#### [Data section]

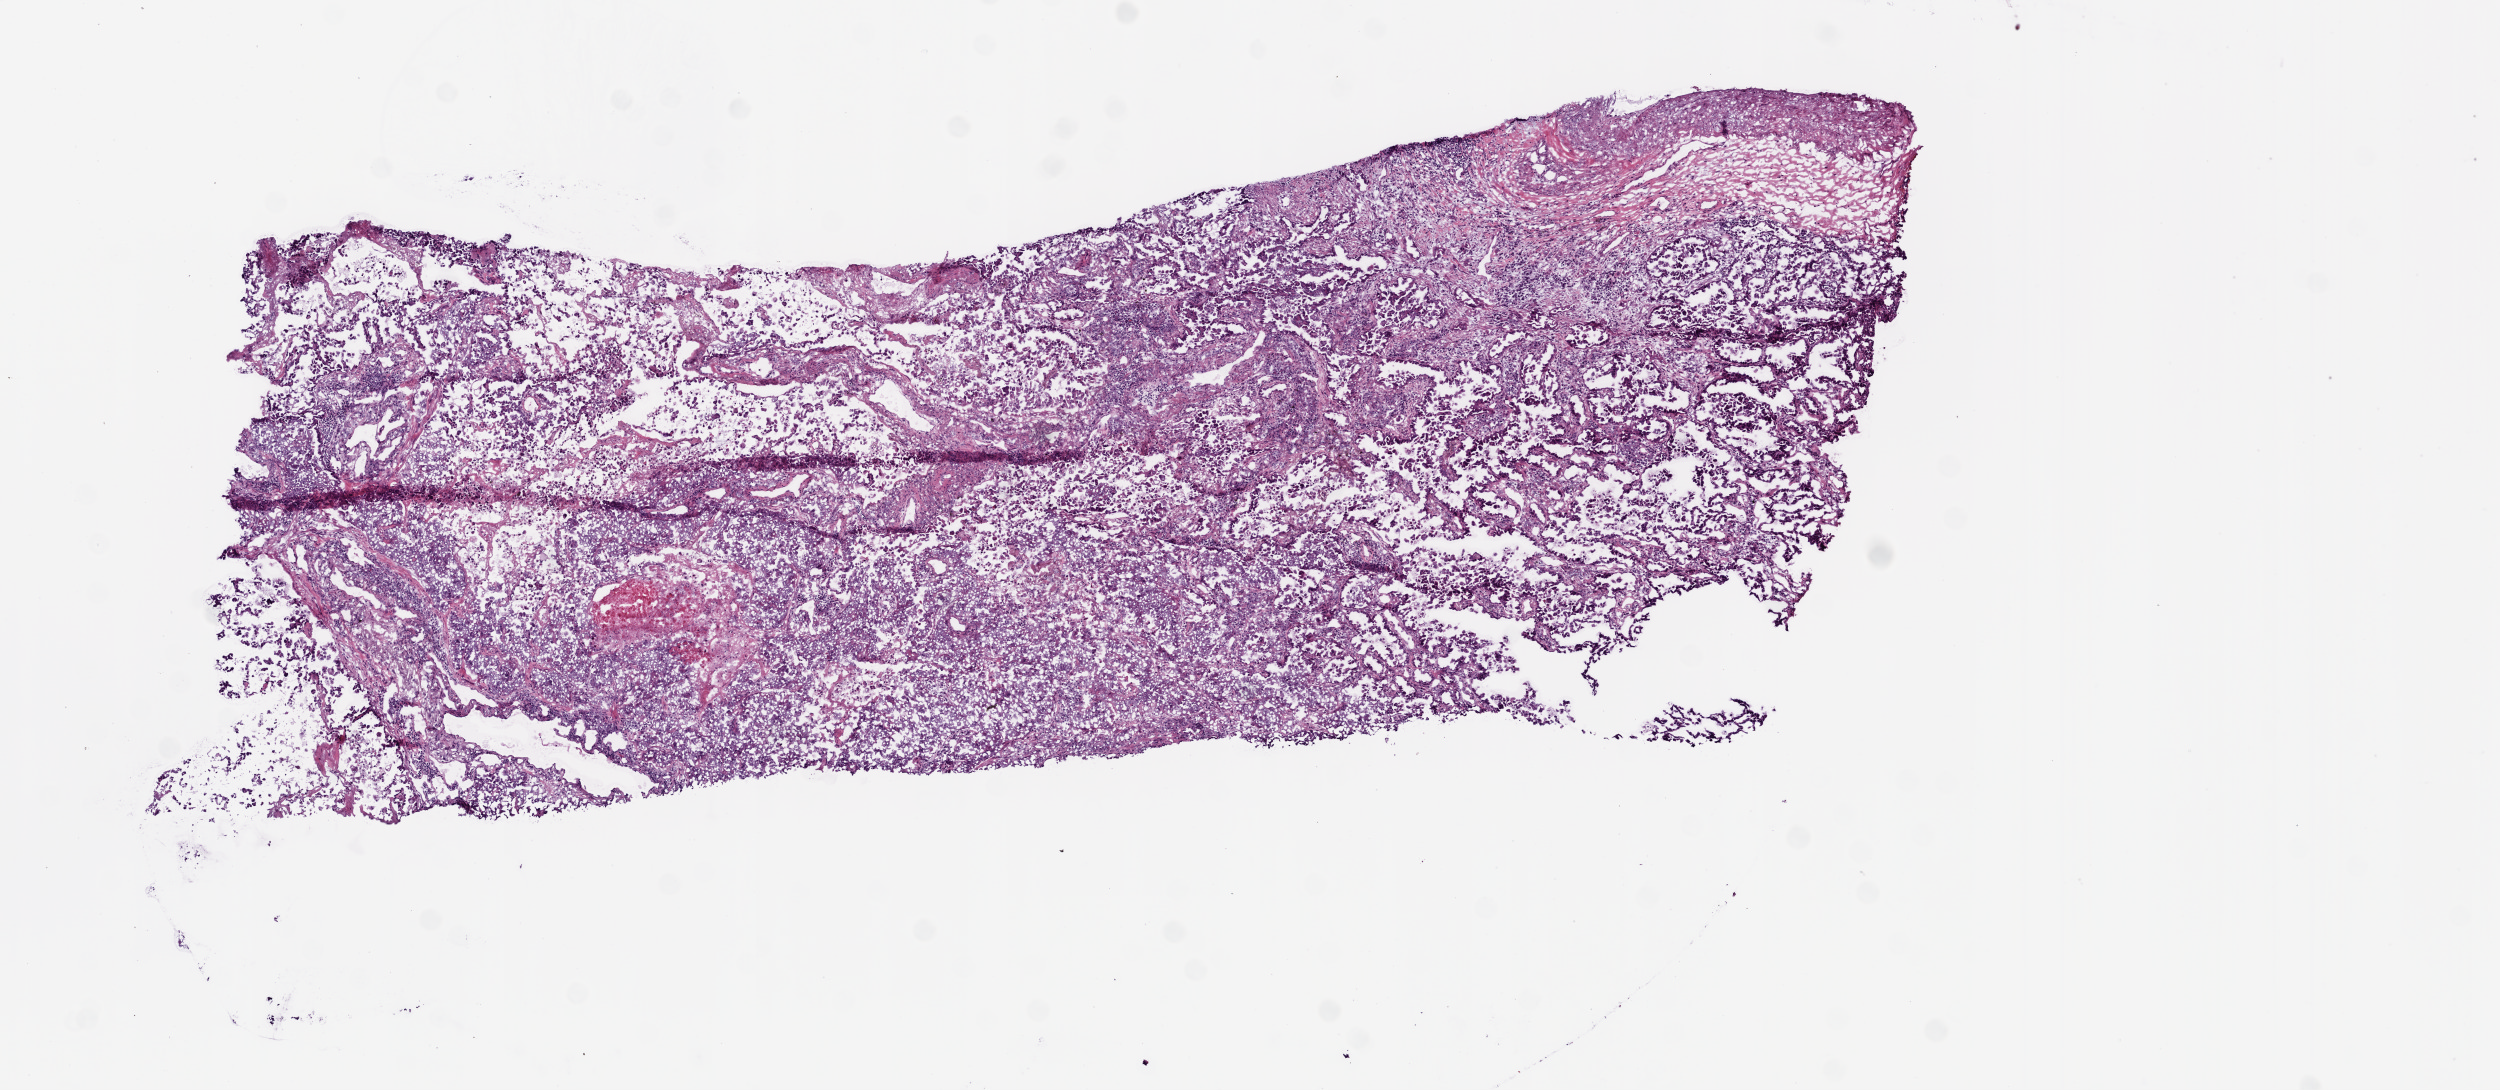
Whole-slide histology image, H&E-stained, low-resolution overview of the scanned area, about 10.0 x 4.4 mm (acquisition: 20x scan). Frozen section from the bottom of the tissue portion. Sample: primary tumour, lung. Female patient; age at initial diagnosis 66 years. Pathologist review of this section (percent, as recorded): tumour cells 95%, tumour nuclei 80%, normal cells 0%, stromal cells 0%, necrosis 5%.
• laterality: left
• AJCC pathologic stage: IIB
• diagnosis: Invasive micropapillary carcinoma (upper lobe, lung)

#### [Requirement]
Repeat nothing before the line containing "pathologic stage: IIB"; repeat that line and every later line of the listing exactly.

#### [Result below]
• AJCC pathologic stage: IIB
• diagnosis: Invasive micropapillary carcinoma (upper lobe, lung)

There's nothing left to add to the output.